__Selected text__
((
In a previous blog we learnt that we all have two systems of thinking: our intuitive thinking and our rational thinking. Our intuitive thinking (Intuitive System) is fast and is based on instinct and emotion. Rational thinking (Rational System) is slower and is based on logic and reasoning. In his book Thinking, Fast and Slow, Professor and Nobel Prize winning economist Daniel Kahneman explained that we all use our fast thinking way more than our slow thinking. Why? Because it’s easier and doesn’t take so much energy as rational thinking does.

In the book I have just written with Professor Ryan Hamilton of Emory University called The Intuitive Customer: 7 imperatives for moving your Customer Experience to the next level, we discuss how important easy is to customers’ behavior. It led to our fifth imperative, which is:

Imperative 5: Uncover the hidden causes and unintended consequences of customers wanting things to be easy

We want to rely on the Intuitive System whenever we can because using the Rational System is exhausting. So, we decide to do something based on our emotions (Intuitive System) and then tidy up afterward with the relatively easy task justifying our choice (Rational System).

People also employ heuristics, which is another word for problem-solving with a practical method that isn’t perfect, but is good enough. Look at them as a thinking shortcut.

Let me give you an example. Pretend you were trying to decide between taking a train on a trip or flying to the destination. During your decision-making process, you remember several times when the train was delayed and you were late for your arrival. Moreover, the last three times you went by train the bathroom was intolerably disgusting, and you decided you’d rather wait it out uncomfortably, I might add. So you decide to fly instead.

This example is a conventional heuristic called the availability heuristic. This mental shortcut is in play when you recall several examples from your memory that aid in a decision. These examples are quickly accessed and relevant to your decision, leading you to believe that because they were so readily accessed they are predictive of the future. In other words, the fact that you remembered them so easily means it will probably be correct the next time, too.

Another common way we take a mental shortcut is with the representative heuristic. In this type, you compare traits of someone you see to a personal archetype. For example, you meet someone who eats vegan, so you assume they also exercise on a regular basis because your sister is a vegan and she is (obnoxiously) health conscious and exercises all the time.

Heuristics deliver decisions that are pretty good most of the time. That’s one of the many reasons we all use them so often. After all, trains are often late and the bathrooms, well, let’s just say sometimes it is better to wait. Also, I haven’t met many vegans that look like they are courting Type 2 diabetes, either.

Some heuristics we use as customers on a regular basis. We have been doing it for years. When you recognize them in action, you can use what you know about people’s thinking and decision-making to make it easy for them in your Customer Experience. When we work with our clients in the Customer Experience Consultancy side of Beyond Philosophy, we share these heuristics and help our clients design an experience that appeals to their customers’ need for easy.

We want habit!

We rely on our automatic or intuitive thinking whenever possible because thinking is exhausting. Easy is important to the Intuitive Customer, but few organizations know what “easy” means to customers.

However, the sooner you can find a way to make it easy for your customers, the sooner you are going to find a great way to make it easy for them to come back for more.
))
__Data extract__
((
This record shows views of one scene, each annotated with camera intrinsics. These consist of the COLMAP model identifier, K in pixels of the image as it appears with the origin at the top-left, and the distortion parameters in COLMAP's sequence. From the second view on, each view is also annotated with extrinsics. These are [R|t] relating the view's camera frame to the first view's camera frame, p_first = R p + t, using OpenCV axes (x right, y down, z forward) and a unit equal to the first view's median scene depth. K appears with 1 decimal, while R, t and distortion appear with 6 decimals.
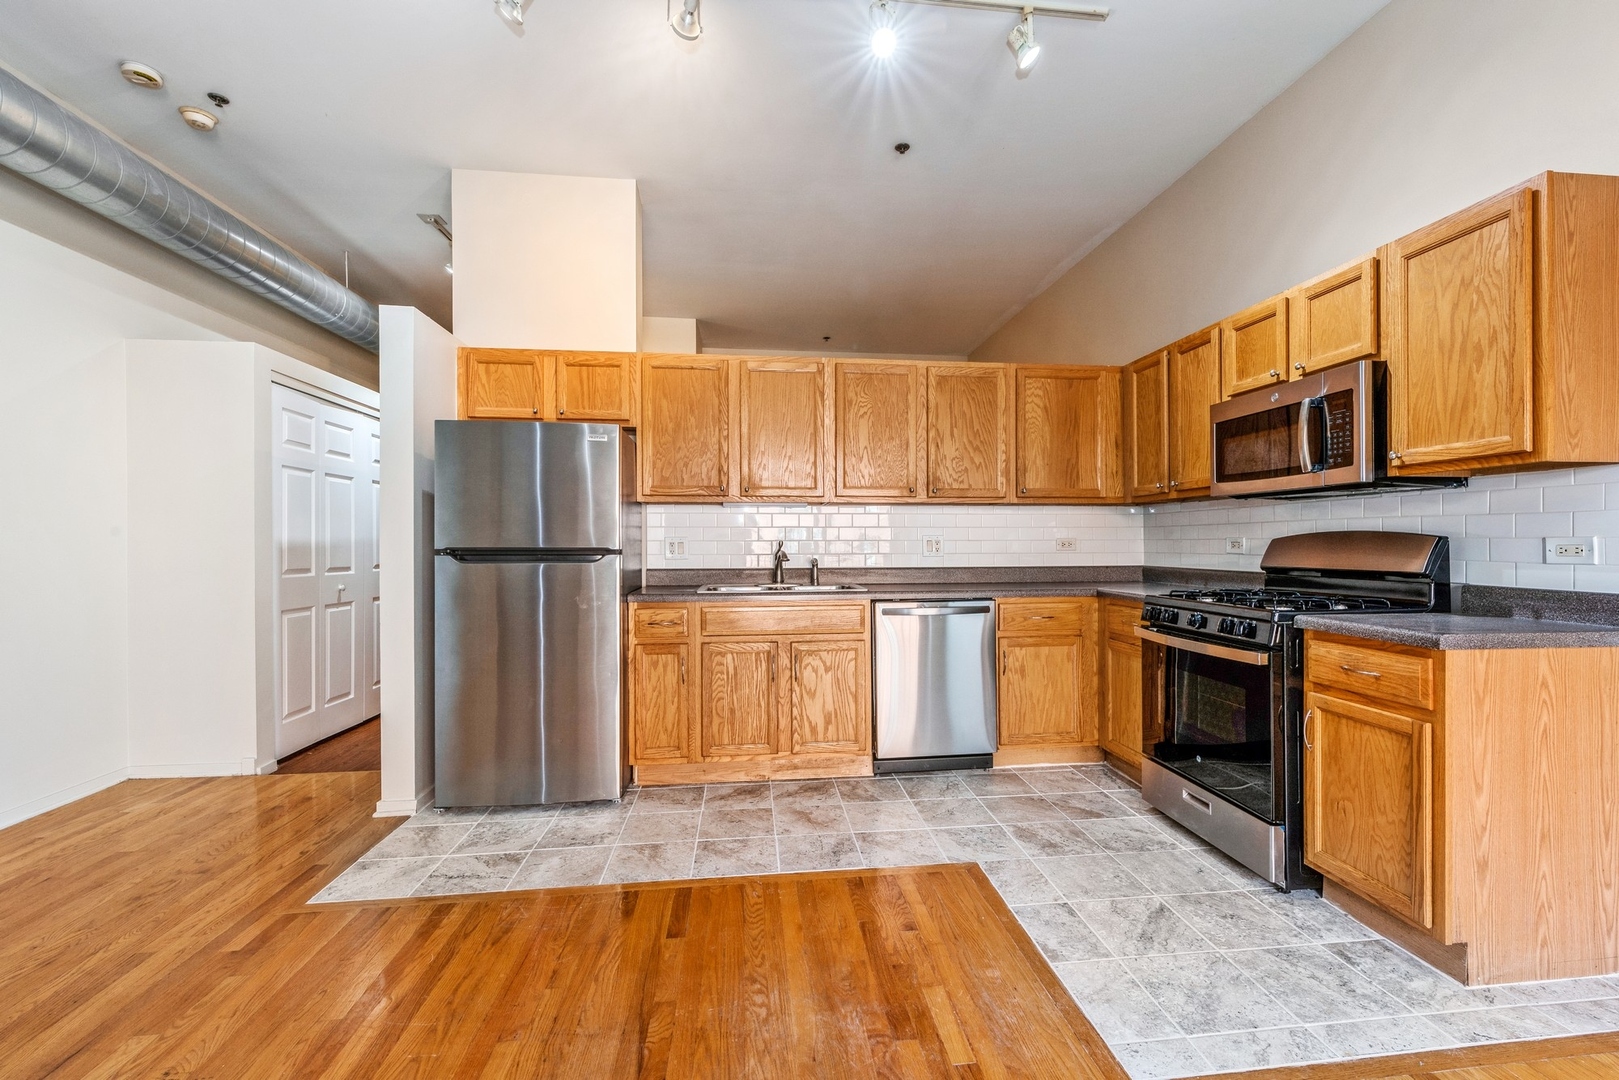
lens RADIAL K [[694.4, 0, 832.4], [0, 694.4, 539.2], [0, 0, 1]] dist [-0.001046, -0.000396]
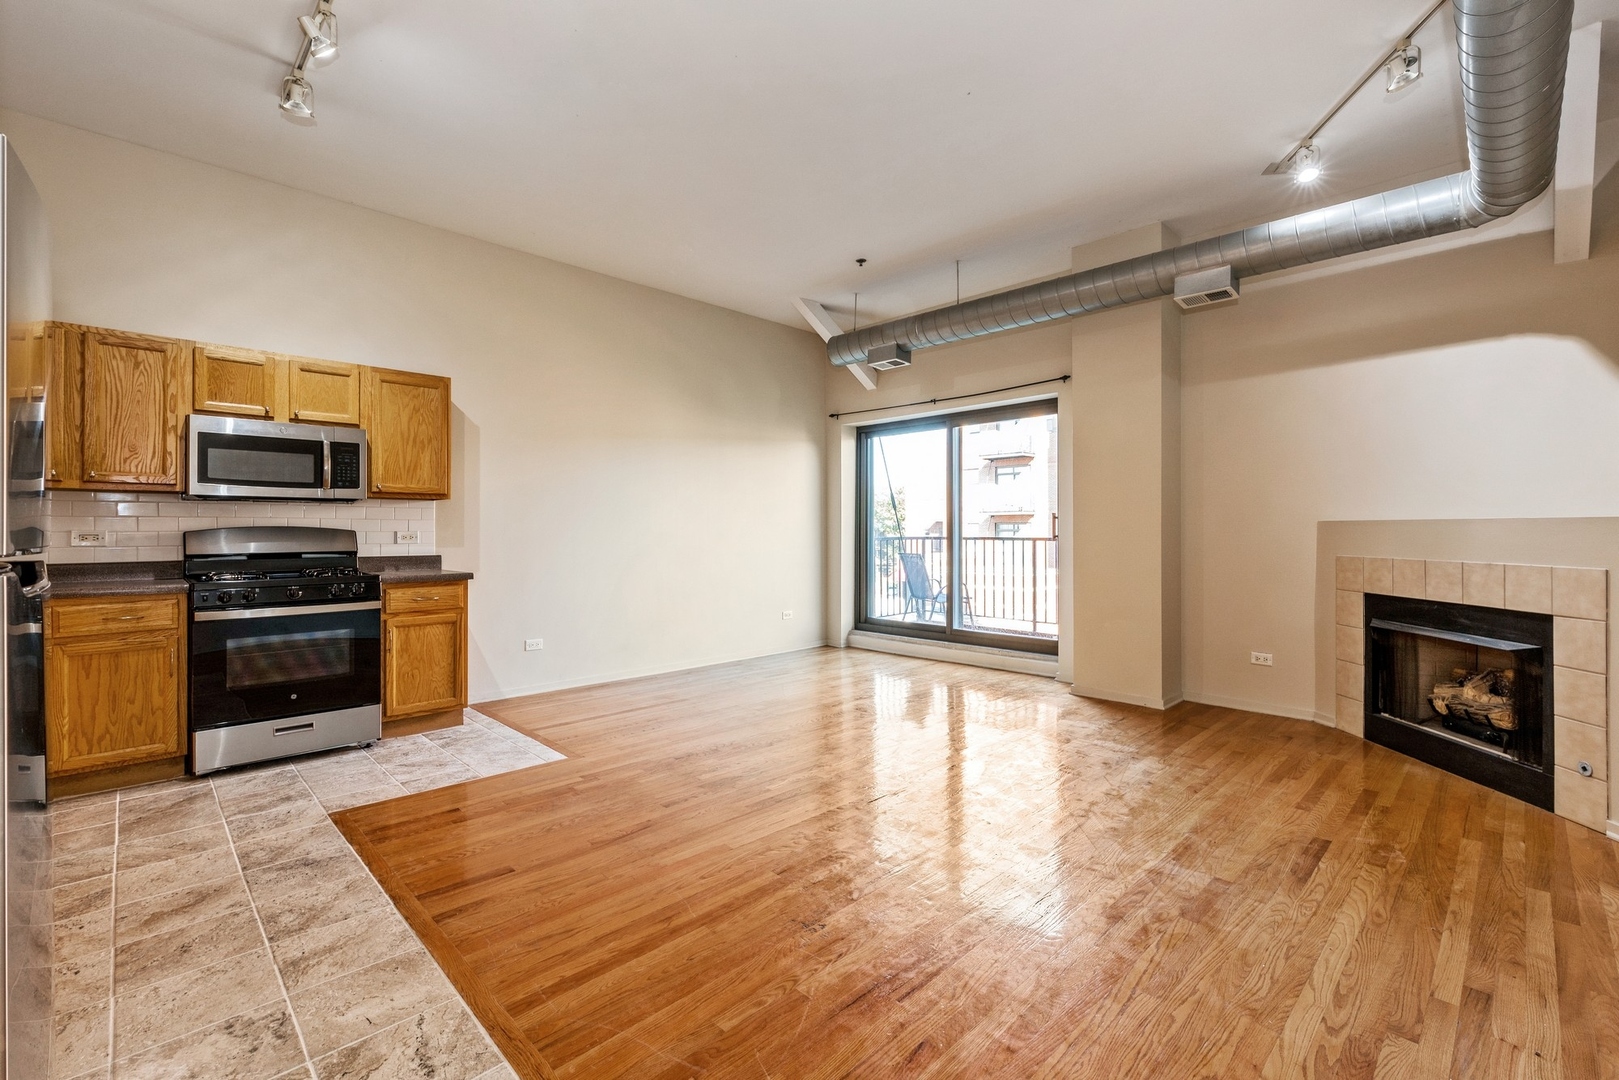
))
__Try it__
In the passage on intuitive thinking, replace "availability heuristic" with "recall heuristic" and write out the stretch from "This example is" up to and including "next time, too.".

__Result of this exercise__
This example is a conventional heuristic called the recall heuristic. This mental shortcut is in play when you recall several examples from your memory that aid in a decision. These examples are quickly accessed and relevant to your decision, leading you to believe that because they were so readily accessed they are predictive of the future. In other words, the fact that you remembered them so easily means it will probably be correct the next time, too.